In exploring the dynamics of small-school reform, I first identify shortcomings of the urban comprehensive high school, focusing on the link between its impersonal structure and its consistent underperformance.1 I next describe characteristic features of small-school reform. Offering a theoretical framework for conceptualizing educational change, I then outline aspects of complexity theory and consider how this analytic lens might enrich our understanding of small-school reform. Building on these insights, I assess the practical benefits derived from using this analytic lens, in essence examining why complexity theory seems “good to think with.” To conclude, I propose creating a small schools clearinghouse to conduct, analyze, and distribute research on small schools. Throughout this article, I cite studies that other researchers and I have conducted and connect them to complexity theory, though none was originally informed by this theoretical framework.


To appreciate the logic of small-school reform, it helps to clarify the problem that small schools aim to address (Bosso, 1994). In my view, two fundamental problems afflict large comprehensive high schools: “They are large, and they are comprehensive” (Fullan, 2004). Their failings begin as a matter of scale and are exacerbated by a lack of institutional focus. In tandem, these structural shortcomings undermine relationships throughout the institution and can have a notably deleterious effect in urban settings (Ayers et al., 2000; Ladson-Billings, 1994; Ready, Lee, & Welner, 2004).

Students, the alleged raison d’etre for our schools, seem nonentities in an institution that shows little interest in their intellectual or emotional well-being (Cook-Sather, 2002; Corbett & Wilson, 1995; Hemmings, 2000; Johnson, Duffett, Farkas, & Collins, 2003). They are expected mainly to do what others tell them—be it how to solve a differential equation or when to use the bathroom.

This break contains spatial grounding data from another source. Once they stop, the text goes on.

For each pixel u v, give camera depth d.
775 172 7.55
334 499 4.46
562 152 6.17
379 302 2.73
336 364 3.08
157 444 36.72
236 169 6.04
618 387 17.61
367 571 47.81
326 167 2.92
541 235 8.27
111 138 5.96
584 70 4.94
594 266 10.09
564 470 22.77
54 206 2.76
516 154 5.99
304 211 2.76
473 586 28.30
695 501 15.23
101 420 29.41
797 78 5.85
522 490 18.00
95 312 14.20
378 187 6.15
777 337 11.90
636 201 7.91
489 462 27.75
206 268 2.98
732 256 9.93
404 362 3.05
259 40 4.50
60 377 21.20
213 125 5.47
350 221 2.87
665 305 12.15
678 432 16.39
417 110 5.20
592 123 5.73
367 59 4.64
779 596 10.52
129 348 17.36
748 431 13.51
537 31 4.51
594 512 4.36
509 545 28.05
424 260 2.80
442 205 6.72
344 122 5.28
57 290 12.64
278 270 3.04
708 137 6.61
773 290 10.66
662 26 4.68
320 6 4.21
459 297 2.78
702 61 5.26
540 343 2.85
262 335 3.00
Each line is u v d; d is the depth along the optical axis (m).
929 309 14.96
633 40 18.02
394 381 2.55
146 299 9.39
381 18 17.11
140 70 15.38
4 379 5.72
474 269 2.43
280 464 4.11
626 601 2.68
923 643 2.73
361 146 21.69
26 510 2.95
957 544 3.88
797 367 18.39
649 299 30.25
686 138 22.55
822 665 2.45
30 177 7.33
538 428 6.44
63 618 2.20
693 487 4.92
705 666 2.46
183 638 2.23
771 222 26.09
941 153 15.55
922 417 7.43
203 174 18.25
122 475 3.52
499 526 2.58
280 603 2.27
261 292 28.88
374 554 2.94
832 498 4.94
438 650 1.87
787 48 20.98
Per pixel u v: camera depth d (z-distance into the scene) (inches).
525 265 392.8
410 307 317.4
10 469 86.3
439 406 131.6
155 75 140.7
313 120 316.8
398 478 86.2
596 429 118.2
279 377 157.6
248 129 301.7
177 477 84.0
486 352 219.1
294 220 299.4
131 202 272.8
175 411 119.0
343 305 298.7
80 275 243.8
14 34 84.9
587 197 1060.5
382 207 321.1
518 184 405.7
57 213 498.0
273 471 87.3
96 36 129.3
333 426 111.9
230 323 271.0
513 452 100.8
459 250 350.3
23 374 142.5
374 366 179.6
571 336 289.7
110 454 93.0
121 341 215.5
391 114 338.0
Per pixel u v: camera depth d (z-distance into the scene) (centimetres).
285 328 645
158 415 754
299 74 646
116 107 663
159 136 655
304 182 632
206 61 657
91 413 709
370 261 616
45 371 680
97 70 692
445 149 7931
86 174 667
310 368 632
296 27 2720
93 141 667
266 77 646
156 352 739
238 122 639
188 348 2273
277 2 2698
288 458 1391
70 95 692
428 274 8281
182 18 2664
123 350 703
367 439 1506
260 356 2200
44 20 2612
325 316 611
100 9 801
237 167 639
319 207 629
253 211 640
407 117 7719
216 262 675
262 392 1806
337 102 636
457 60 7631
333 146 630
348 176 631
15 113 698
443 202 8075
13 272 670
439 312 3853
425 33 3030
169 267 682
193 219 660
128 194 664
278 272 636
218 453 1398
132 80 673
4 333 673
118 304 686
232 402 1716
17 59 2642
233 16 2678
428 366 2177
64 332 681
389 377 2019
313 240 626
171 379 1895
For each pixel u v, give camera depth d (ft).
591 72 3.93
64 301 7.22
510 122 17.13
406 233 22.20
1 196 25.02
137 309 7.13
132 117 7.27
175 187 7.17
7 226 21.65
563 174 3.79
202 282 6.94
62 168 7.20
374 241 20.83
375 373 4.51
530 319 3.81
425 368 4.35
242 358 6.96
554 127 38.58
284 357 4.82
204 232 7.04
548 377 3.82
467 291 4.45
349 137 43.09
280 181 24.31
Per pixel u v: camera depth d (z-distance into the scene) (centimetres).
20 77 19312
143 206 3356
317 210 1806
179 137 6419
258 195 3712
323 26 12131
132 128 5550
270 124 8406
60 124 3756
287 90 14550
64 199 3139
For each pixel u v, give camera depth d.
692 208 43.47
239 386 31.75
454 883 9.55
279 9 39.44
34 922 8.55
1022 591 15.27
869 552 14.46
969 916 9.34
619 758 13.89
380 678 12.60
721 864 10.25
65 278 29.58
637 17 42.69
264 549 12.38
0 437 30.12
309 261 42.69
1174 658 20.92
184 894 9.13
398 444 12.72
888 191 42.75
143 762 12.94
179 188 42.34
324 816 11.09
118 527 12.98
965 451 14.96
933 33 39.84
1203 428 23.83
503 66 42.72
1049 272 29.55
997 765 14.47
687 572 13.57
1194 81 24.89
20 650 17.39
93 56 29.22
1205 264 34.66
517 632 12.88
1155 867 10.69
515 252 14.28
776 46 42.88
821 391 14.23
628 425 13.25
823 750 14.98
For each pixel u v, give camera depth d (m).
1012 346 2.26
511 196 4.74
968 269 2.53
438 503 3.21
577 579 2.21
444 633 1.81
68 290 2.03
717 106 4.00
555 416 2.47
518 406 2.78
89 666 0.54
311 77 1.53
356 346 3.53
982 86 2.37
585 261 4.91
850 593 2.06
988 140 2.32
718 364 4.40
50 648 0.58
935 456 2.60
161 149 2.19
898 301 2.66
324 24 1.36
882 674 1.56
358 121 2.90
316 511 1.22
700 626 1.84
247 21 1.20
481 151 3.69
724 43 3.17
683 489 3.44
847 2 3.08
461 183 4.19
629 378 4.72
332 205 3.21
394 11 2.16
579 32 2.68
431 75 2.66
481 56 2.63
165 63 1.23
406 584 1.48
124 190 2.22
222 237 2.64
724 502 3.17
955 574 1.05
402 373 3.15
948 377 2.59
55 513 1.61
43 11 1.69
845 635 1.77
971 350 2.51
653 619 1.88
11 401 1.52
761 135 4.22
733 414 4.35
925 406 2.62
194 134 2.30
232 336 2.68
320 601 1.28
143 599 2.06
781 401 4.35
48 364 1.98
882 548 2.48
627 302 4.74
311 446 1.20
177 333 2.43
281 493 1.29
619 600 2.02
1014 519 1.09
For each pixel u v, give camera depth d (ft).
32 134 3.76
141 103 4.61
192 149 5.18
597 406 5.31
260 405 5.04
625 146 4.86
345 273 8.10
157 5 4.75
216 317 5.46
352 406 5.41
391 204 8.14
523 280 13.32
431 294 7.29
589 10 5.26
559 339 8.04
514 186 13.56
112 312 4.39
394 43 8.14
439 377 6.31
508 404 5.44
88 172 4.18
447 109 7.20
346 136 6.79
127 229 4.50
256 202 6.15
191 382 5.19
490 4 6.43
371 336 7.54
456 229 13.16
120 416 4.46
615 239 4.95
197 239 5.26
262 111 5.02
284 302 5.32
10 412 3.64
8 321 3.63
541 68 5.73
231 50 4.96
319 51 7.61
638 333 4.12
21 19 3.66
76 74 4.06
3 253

They have little say in shaping school or classroom practices. Relations with teachers are typically superficial and transient. Those with fellow students are largely a crapshoot. Some may befriend you, others may threaten you. Given these conditions, for students, learning is often a secondary concern (Sizer, 1984; Toch, 2003).

Teachers aren’t served well by this organizational structure either. Working in isolation, many sink or swim on the basis of individual effort (Goodlad, 1984; Hargreaves, 1997a, 2003). Their professional growth is, at best, a secondary concern (Sarason, 1990). Unrealistic class loads often preclude them from knowing students as persons or learners (Ayers et al., 2000; Levine, 2002). Student failure can be so pervasive that teacher morale suffers horribly. For administrators, the situation can be comparably alienating. Many have little sense for what students learn or teachers teach. Much of the time, they seem overwhelmed by a “conspiracy of busyness” (Donaldson, 2001, p. 10), what some see as inevitable in an institution whose structure undermines its ostensible purpose—to promote teaching and learning (Ayers, 2000; Littky, 2004).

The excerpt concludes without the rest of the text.